Question

High-power experimental engines are being developed by the Stevens Motor Company for use in its new sports coupe. The engineers have calculated the maximum horsepower for the engine to be 580HP. Sixteen engines are randomly selected for horsepower testing. The sample has an average maximum HP of 610 with a standard deviation of 55HP. Assume the population is normally distributed.

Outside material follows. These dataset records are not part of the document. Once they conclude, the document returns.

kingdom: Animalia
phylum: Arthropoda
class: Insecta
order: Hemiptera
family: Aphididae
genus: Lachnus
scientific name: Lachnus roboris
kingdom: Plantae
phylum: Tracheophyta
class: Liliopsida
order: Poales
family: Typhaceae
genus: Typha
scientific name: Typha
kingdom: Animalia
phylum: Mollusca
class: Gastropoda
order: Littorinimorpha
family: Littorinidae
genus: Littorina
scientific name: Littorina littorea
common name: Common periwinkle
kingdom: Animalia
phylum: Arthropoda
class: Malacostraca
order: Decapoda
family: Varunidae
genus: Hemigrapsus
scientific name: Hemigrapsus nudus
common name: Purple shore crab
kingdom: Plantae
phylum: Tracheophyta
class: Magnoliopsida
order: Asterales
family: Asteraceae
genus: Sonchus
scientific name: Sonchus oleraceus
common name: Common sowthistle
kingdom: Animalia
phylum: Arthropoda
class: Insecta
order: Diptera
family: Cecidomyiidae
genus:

Step 2 of 2 : Use the confidence interval approach to determine whether the data suggest that the average maximum HP for the experimental engine is significantly different from the maximum horsepower calculated by the engineers.

Answer 1

The calculated value t = 2.18 > 1.753 at 5% level of significance.

we accepted the Alternative hypothesis

Hence the data suggest that the average maximum HP for the experimental engine is significantly different from the maximum horsepower calculated by the engineers.

Explanation:

Step(i):-

Given sample size 'n' =16

Given data the engineers have calculated the maximum horsepower for the engine to be 580HP

Mean of the Population 'μ' = 580HP

Mean of the sample size 'x⁻' =610

The sample standard deviation 'S' = 55HP

Null hypothesis: H₀:There is no significant difference between the average maximum HP for the experimental engine and maximum horsepower calculated by the engineers.

That is H₀: x⁻ = μ

Alternative hypothesis: H₁: x⁻ ≠ μ

Step(ii):-

The test statistic

`t = (x^(-) -mean)/((S)/(√(n) ) )`

`t = (610 -580)/((55)/(√(16) ) )`

t = 2.18

The degrees of freedom ν=n-1 =16-1=15

The tabulated value

t₀.₉₅ = 1.753

The calculated value t= 2.18 > 1.753 at 95% of level of significance

The null hypothesis is rejected

we accepted the Alternative hypothesis

Conclusion:-

Hence the data suggest that the average maximum HP for the experimental engine is significantly different from the maximum horsepower calculated by the engineers.